>>>>

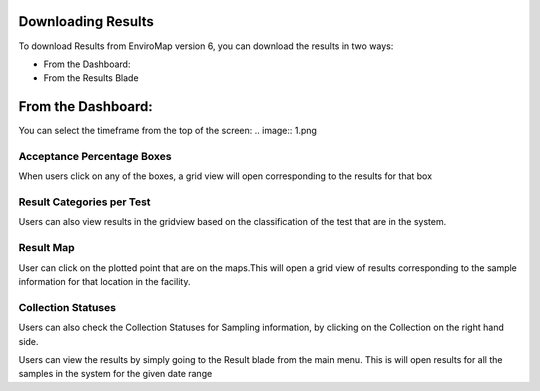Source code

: Downloading Results 
===============
To download Results from EnviroMap version 6, you can download the results in two ways: 

- From the Dashboard: 
- From the Results Blade

From the Dashboard:
===============
You can select the timeframe from the top of the screen: 
.. image:: 1.png
 

Acceptance Percentage Boxes
---------------------------
When users click on any of the boxes, a grid view will open corresponding to the results for that box

.. image:: 2.png

	
Result Categories per Test
--------------------------
Users can also view results in the gridview based on the classification of the test that are in the system.

.. image:: 3.png


Result Map
----------
User can click on the plotted point that are on the maps.This will open a grid view of results corresponding to the sample information for that location in the facility.

.. image:: 4.png


Collection Statuses
-------------------
Users can also check the Collection Statuses for Sampling information, by clicking on the Collection on the right hand side.

.. image:: 5.png



Users can view the results by simply going to the Result blade from the main menu.
This is will open results for all the samples in the system for the given date range
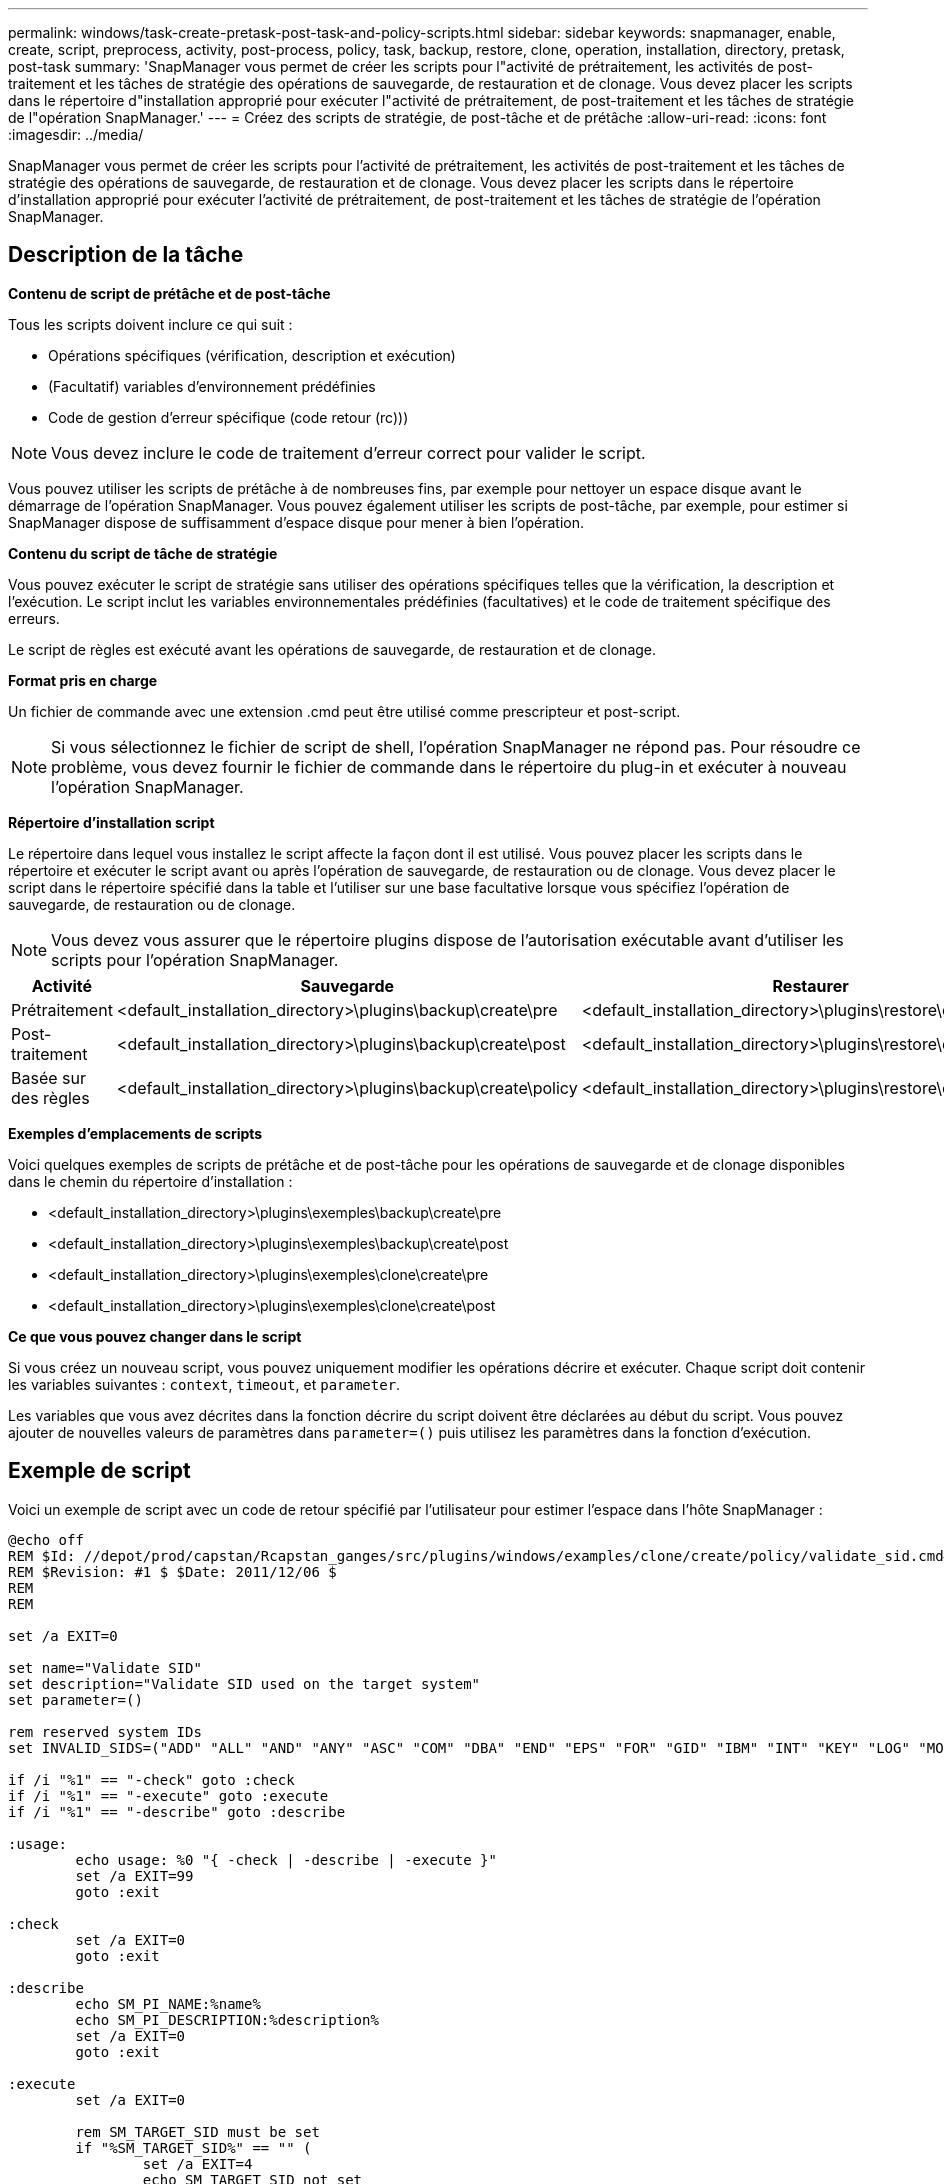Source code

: ---
permalink: windows/task-create-pretask-post-task-and-policy-scripts.html 
sidebar: sidebar 
keywords: snapmanager, enable, create, script, preprocess, activity, post-process, policy, task, backup, restore, clone, operation, installation, directory, pretask, post-task 
summary: 'SnapManager vous permet de créer les scripts pour l"activité de prétraitement, les activités de post-traitement et les tâches de stratégie des opérations de sauvegarde, de restauration et de clonage. Vous devez placer les scripts dans le répertoire d"installation approprié pour exécuter l"activité de prétraitement, de post-traitement et les tâches de stratégie de l"opération SnapManager.' 
---
= Créez des scripts de stratégie, de post-tâche et de prétâche
:allow-uri-read: 
:icons: font
:imagesdir: ../media/


[role="lead"]
SnapManager vous permet de créer les scripts pour l'activité de prétraitement, les activités de post-traitement et les tâches de stratégie des opérations de sauvegarde, de restauration et de clonage. Vous devez placer les scripts dans le répertoire d'installation approprié pour exécuter l'activité de prétraitement, de post-traitement et les tâches de stratégie de l'opération SnapManager.



== Description de la tâche

*Contenu de script de prétâche et de post-tâche*

Tous les scripts doivent inclure ce qui suit :

* Opérations spécifiques (vérification, description et exécution)
* (Facultatif) variables d'environnement prédéfinies
* Code de gestion d'erreur spécifique (code retour (rc)))



NOTE: Vous devez inclure le code de traitement d'erreur correct pour valider le script.

Vous pouvez utiliser les scripts de prétâche à de nombreuses fins, par exemple pour nettoyer un espace disque avant le démarrage de l'opération SnapManager. Vous pouvez également utiliser les scripts de post-tâche, par exemple, pour estimer si SnapManager dispose de suffisamment d'espace disque pour mener à bien l'opération.

*Contenu du script de tâche de stratégie*

Vous pouvez exécuter le script de stratégie sans utiliser des opérations spécifiques telles que la vérification, la description et l'exécution. Le script inclut les variables environnementales prédéfinies (facultatives) et le code de traitement spécifique des erreurs.

Le script de règles est exécuté avant les opérations de sauvegarde, de restauration et de clonage.

*Format pris en charge*

Un fichier de commande avec une extension .cmd peut être utilisé comme prescripteur et post-script.


NOTE: Si vous sélectionnez le fichier de script de shell, l'opération SnapManager ne répond pas. Pour résoudre ce problème, vous devez fournir le fichier de commande dans le répertoire du plug-in et exécuter à nouveau l'opération SnapManager.

*Répertoire d'installation script*

Le répertoire dans lequel vous installez le script affecte la façon dont il est utilisé. Vous pouvez placer les scripts dans le répertoire et exécuter le script avant ou après l'opération de sauvegarde, de restauration ou de clonage. Vous devez placer le script dans le répertoire spécifié dans la table et l'utiliser sur une base facultative lorsque vous spécifiez l'opération de sauvegarde, de restauration ou de clonage.


NOTE: Vous devez vous assurer que le répertoire plugins dispose de l'autorisation exécutable avant d'utiliser les scripts pour l'opération SnapManager.

[cols="4*"]
|===
| Activité | Sauvegarde | Restaurer | Clonage 


 a| 
Prétraitement
 a| 
<default_installation_directory>\plugins\backup\create\pre
 a| 
<default_installation_directory>\plugins\restore\create\pre
 a| 
<default_installation_directory>\plugins\clone\create\pre



 a| 
Post-traitement
 a| 
<default_installation_directory>\plugins\backup\create\post
 a| 
<default_installation_directory>\plugins\restore\create\post
 a| 
<default_installation_directory>\plugins\clone\create\post



 a| 
Basée sur des règles
 a| 
<default_installation_directory>\plugins\backup\create\policy
 a| 
<default_installation_directory>\plugins\restore\create\policy
 a| 
<default_installation_directory>\plugins\clone\create\policy

|===
*Exemples d'emplacements de scripts*

Voici quelques exemples de scripts de prétâche et de post-tâche pour les opérations de sauvegarde et de clonage disponibles dans le chemin du répertoire d'installation :

* <default_installation_directory>\plugins\exemples\backup\create\pre
* <default_installation_directory>\plugins\exemples\backup\create\post
* <default_installation_directory>\plugins\exemples\clone\create\pre
* <default_installation_directory>\plugins\exemples\clone\create\post


*Ce que vous pouvez changer dans le script*

Si vous créez un nouveau script, vous pouvez uniquement modifier les opérations décrire et exécuter. Chaque script doit contenir les variables suivantes : `context`, `timeout`, et `parameter`.

Les variables que vous avez décrites dans la fonction décrire du script doivent être déclarées au début du script. Vous pouvez ajouter de nouvelles valeurs de paramètres dans `parameter=()` puis utilisez les paramètres dans la fonction d'exécution.



== Exemple de script

Voici un exemple de script avec un code de retour spécifié par l'utilisateur pour estimer l'espace dans l'hôte SnapManager :

[listing]
----
@echo off
REM $Id: //depot/prod/capstan/Rcapstan_ganges/src/plugins/windows/examples/clone/create/policy/validate_sid.cmd#1 $
REM $Revision: #1 $ $Date: 2011/12/06 $
REM
REM

set /a EXIT=0

set name="Validate SID"
set description="Validate SID used on the target system"
set parameter=()

rem reserved system IDs
set INVALID_SIDS=("ADD" "ALL" "AND" "ANY" "ASC" "COM" "DBA" "END" "EPS" "FOR" "GID" "IBM" "INT" "KEY" "LOG" "MON" "NIX" "NOT" "OFF" "OMS" "RAW" "ROW" "SAP" "SET" "SGA" "SHG" "SID" "SQL" "SYS" "TMP" "UID" "USR" "VAR")

if /i "%1" == "-check" goto :check
if /i "%1" == "-execute" goto :execute
if /i "%1" == "-describe" goto :describe

:usage:
	echo usage: %0 "{ -check | -describe | -execute }"
	set /a EXIT=99
	goto :exit

:check
	set /a EXIT=0
	goto :exit

:describe
	echo SM_PI_NAME:%name%
	echo SM_PI_DESCRIPTION:%description%
	set /a EXIT=0
	goto :exit

:execute
	set /a EXIT=0

	rem SM_TARGET_SID must be set
	if "%SM_TARGET_SID%" == "" (
		set /a EXIT=4
		echo SM_TARGET_SID not set
		goto :exit
	)

	rem exactly three alphanumeric characters, with starting with a letter
	echo %SM_TARGET_SID% | findstr "\<[a-zA-Z][a-zA-Z0-9][a-zA-Z0-9]\>" >nul
	if %ERRORLEVEL% == 1 (
		set /a EXIT=4
		echo SID is defined as a 3 digit value starting with a letter. [%SM_TARGET_SID%] is not valid.
		goto :exit
	)

	rem not a SAP reserved SID
	echo %INVALID_SIDS% | findstr /i \"%SM_TARGET_SID%\" >nul
	if %ERRORLEVEL% == 0 (
		set /a EXIT=4
		echo SID [%SM_TARGET_SID%] is reserved by SAP
		goto :exit
	)

	goto :exit



:exit
	echo Command complete.
	exit /b %EXIT%
----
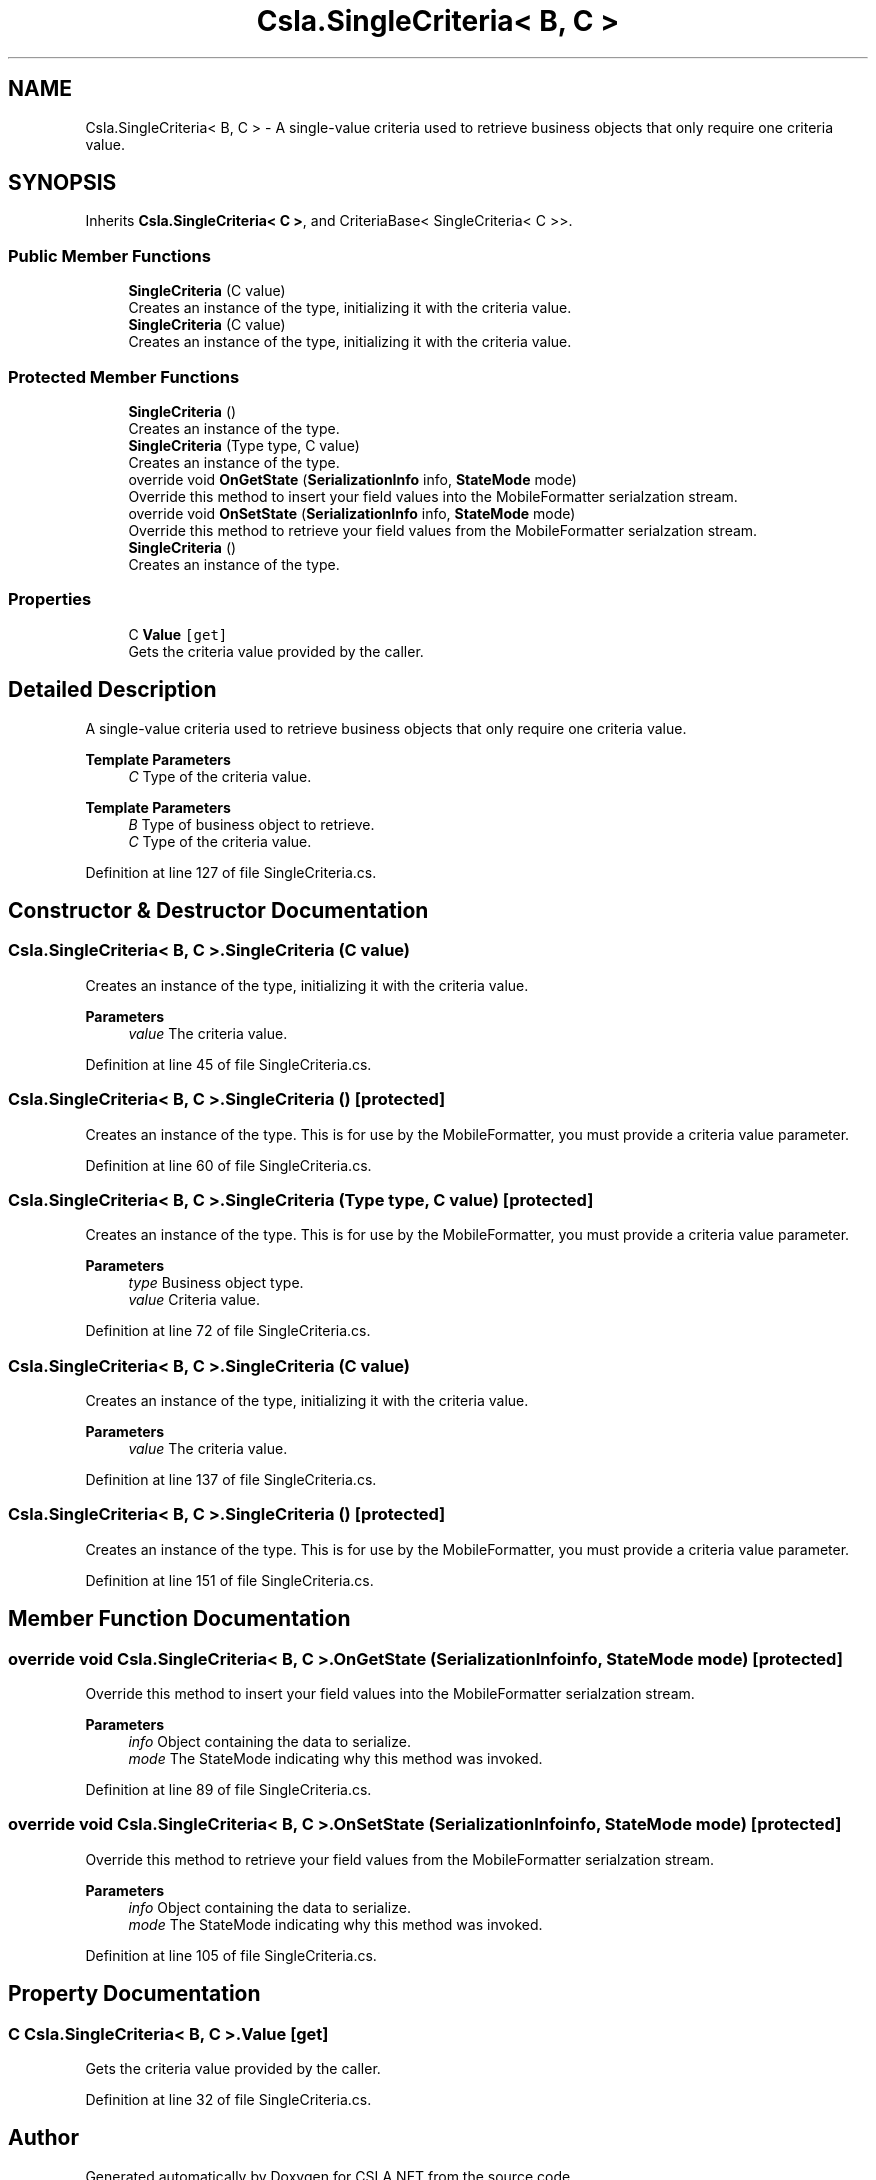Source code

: .TH "Csla.SingleCriteria< B, C >" 3 "Thu Jul 22 2021" "Version 5.4.2" "CSLA.NET" \" -*- nroff -*-
.ad l
.nh
.SH NAME
Csla.SingleCriteria< B, C > \- A single-value criteria used to retrieve business objects that only require one criteria value\&.  

.SH SYNOPSIS
.br
.PP
.PP
Inherits \fBCsla\&.SingleCriteria< C >\fP, and CriteriaBase< SingleCriteria< C >>\&.
.SS "Public Member Functions"

.in +1c
.ti -1c
.RI "\fBSingleCriteria\fP (C value)"
.br
.RI "Creates an instance of the type, initializing it with the criteria value\&. "
.ti -1c
.RI "\fBSingleCriteria\fP (C value)"
.br
.RI "Creates an instance of the type, initializing it with the criteria value\&. "
.in -1c
.SS "Protected Member Functions"

.in +1c
.ti -1c
.RI "\fBSingleCriteria\fP ()"
.br
.RI "Creates an instance of the type\&. "
.ti -1c
.RI "\fBSingleCriteria\fP (Type type, C value)"
.br
.RI "Creates an instance of the type\&. "
.ti -1c
.RI "override void \fBOnGetState\fP (\fBSerializationInfo\fP info, \fBStateMode\fP mode)"
.br
.RI "Override this method to insert your field values into the MobileFormatter serialzation stream\&. "
.ti -1c
.RI "override void \fBOnSetState\fP (\fBSerializationInfo\fP info, \fBStateMode\fP mode)"
.br
.RI "Override this method to retrieve your field values from the MobileFormatter serialzation stream\&. "
.ti -1c
.RI "\fBSingleCriteria\fP ()"
.br
.RI "Creates an instance of the type\&. "
.in -1c
.SS "Properties"

.in +1c
.ti -1c
.RI "C \fBValue\fP\fC [get]\fP"
.br
.RI "Gets the criteria value provided by the caller\&. "
.in -1c
.SH "Detailed Description"
.PP 
A single-value criteria used to retrieve business objects that only require one criteria value\&. 


.PP
\fBTemplate Parameters\fP
.RS 4
\fIC\fP Type of the criteria value\&. 
.RE
.PP
.PP
\fBTemplate Parameters\fP
.RS 4
\fIB\fP Type of business object to retrieve\&. 
.br
\fIC\fP Type of the criteria value\&. 
.RE
.PP

.PP
Definition at line 127 of file SingleCriteria\&.cs\&.
.SH "Constructor & Destructor Documentation"
.PP 
.SS "\fBCsla\&.SingleCriteria\fP< B, C >\&.\fBSingleCriteria\fP (C value)"

.PP
Creates an instance of the type, initializing it with the criteria value\&. 
.PP
\fBParameters\fP
.RS 4
\fIvalue\fP The criteria value\&. 
.RE
.PP

.PP
Definition at line 45 of file SingleCriteria\&.cs\&.
.SS "\fBCsla\&.SingleCriteria\fP< B, C >\&.\fBSingleCriteria\fP ()\fC [protected]\fP"

.PP
Creates an instance of the type\&. This is for use by the MobileFormatter, you must provide a criteria value parameter\&.
.PP
Definition at line 60 of file SingleCriteria\&.cs\&.
.SS "\fBCsla\&.SingleCriteria\fP< B, C >\&.\fBSingleCriteria\fP (Type type, C value)\fC [protected]\fP"

.PP
Creates an instance of the type\&. This is for use by the MobileFormatter, you must provide a criteria value parameter\&.
.PP
\fBParameters\fP
.RS 4
\fItype\fP Business object type\&.
.br
\fIvalue\fP Criteria value\&.
.RE
.PP

.PP
Definition at line 72 of file SingleCriteria\&.cs\&.
.SS "\fBCsla\&.SingleCriteria\fP< B, C >\&.\fBSingleCriteria\fP (C value)"

.PP
Creates an instance of the type, initializing it with the criteria value\&. 
.PP
\fBParameters\fP
.RS 4
\fIvalue\fP The criteria value\&. 
.RE
.PP

.PP
Definition at line 137 of file SingleCriteria\&.cs\&.
.SS "\fBCsla\&.SingleCriteria\fP< B, C >\&.\fBSingleCriteria\fP ()\fC [protected]\fP"

.PP
Creates an instance of the type\&. This is for use by the MobileFormatter, you must provide a criteria value parameter\&.
.PP
Definition at line 151 of file SingleCriteria\&.cs\&.
.SH "Member Function Documentation"
.PP 
.SS "override void \fBCsla\&.SingleCriteria\fP< B, C >\&.OnGetState (\fBSerializationInfo\fP info, \fBStateMode\fP mode)\fC [protected]\fP"

.PP
Override this method to insert your field values into the MobileFormatter serialzation stream\&. 
.PP
\fBParameters\fP
.RS 4
\fIinfo\fP Object containing the data to serialize\&. 
.br
\fImode\fP The StateMode indicating why this method was invoked\&. 
.RE
.PP

.PP
Definition at line 89 of file SingleCriteria\&.cs\&.
.SS "override void \fBCsla\&.SingleCriteria\fP< B, C >\&.OnSetState (\fBSerializationInfo\fP info, \fBStateMode\fP mode)\fC [protected]\fP"

.PP
Override this method to retrieve your field values from the MobileFormatter serialzation stream\&. 
.PP
\fBParameters\fP
.RS 4
\fIinfo\fP Object containing the data to serialize\&. 
.br
\fImode\fP The StateMode indicating why this method was invoked\&. 
.RE
.PP

.PP
Definition at line 105 of file SingleCriteria\&.cs\&.
.SH "Property Documentation"
.PP 
.SS "C \fBCsla\&.SingleCriteria\fP< B, C >\&.Value\fC [get]\fP"

.PP
Gets the criteria value provided by the caller\&. 
.PP
Definition at line 32 of file SingleCriteria\&.cs\&.

.SH "Author"
.PP 
Generated automatically by Doxygen for CSLA\&.NET from the source code\&.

<<<<

> **What you should do**
Pull out all lines from the entries above that include the word "require".

> **Result of this task**
Csla.SingleCriteria< B, C > \- A single-value criteria used to retrieve business objects that only require one criteria value\&.  
A single-value criteria used to retrieve business objects that only require one criteria value\&. 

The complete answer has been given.